• _Prompt 1_
From the overview of the summer institute, please pull out the passage that begins at the words "Students in the" and stops after the words "and game projects.", copied word for word.

• _Exercise passage_
▬▬▬▬▬▬▬▬▬▬

Overview

The UCLA Game Lab Summer Institute introduces high school students to game-making as a form of artistic practice, teaching them the techniques and tools that will help them develop analog and digital games that reflect their own creative voice and vision. No previous game-making skills are required, but students with an interest in games and in the visual arts in particular will find the curriculum especially stimulating and rewarding.

Students in the program develop a solid aesthetic and technical foundation in various aspects of game design--but just as importantly, they begin learning how to express their own, personal ideas through game-making and game projects.

▬▬▬▬▬▬▬▬▬▬

• _Material provided_
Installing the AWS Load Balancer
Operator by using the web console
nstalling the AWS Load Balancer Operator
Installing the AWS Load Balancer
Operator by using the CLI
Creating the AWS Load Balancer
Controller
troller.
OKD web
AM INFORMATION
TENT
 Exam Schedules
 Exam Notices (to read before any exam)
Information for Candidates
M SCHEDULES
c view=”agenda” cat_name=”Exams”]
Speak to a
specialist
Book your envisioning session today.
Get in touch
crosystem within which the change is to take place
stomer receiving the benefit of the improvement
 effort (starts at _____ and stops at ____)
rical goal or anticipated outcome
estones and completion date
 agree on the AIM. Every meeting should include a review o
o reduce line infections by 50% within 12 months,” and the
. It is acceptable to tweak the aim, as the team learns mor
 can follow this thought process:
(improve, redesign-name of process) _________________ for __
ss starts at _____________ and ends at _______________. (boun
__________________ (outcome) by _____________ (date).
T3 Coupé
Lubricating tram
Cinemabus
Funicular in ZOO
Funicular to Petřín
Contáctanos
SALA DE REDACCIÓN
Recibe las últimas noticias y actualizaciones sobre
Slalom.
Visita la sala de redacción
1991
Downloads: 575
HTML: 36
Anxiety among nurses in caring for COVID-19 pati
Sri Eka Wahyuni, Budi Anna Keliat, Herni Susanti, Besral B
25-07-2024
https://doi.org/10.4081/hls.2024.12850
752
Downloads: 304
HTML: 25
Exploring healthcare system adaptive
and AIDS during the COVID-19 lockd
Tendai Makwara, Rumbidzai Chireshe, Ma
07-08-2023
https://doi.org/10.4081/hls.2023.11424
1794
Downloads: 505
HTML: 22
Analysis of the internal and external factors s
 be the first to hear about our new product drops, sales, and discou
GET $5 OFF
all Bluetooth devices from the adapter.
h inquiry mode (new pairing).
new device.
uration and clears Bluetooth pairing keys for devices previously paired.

▬▬▬▬▬▬▬▬▬▬

• _Prompt 2_
Copy the rows above verbatim, beginning at the first row and stopping after the line that contains "agree on the".

• _Response 1_
Students in the program develop a solid aesthetic and technical foundation in various aspects of game design--but just as importantly, they begin learning how to express their own, personal ideas through game-making and game projects.

• _Response 2_
Installing the AWS Load Balancer
Operator by using the web console
nstalling the AWS Load Balancer Operator
Installing the AWS Load Balancer
Operator by using the CLI
Creating the AWS Load Balancer
Controller
troller.
OKD web
AM INFORMATION
TENT
 Exam Schedules
 Exam Notices (to read before any exam)
Information for Candidates
M SCHEDULES
c view=”agenda” cat_name=”Exams”]
Speak to a
specialist
Book your envisioning session today.
Get in touch
crosystem within which the change is to take place
stomer receiving the benefit of the improvement
 effort (starts at _____ and stops at ____)
rical goal or anticipated outcome
estones and completion date
 agree on the AIM. Every meeting should include a review o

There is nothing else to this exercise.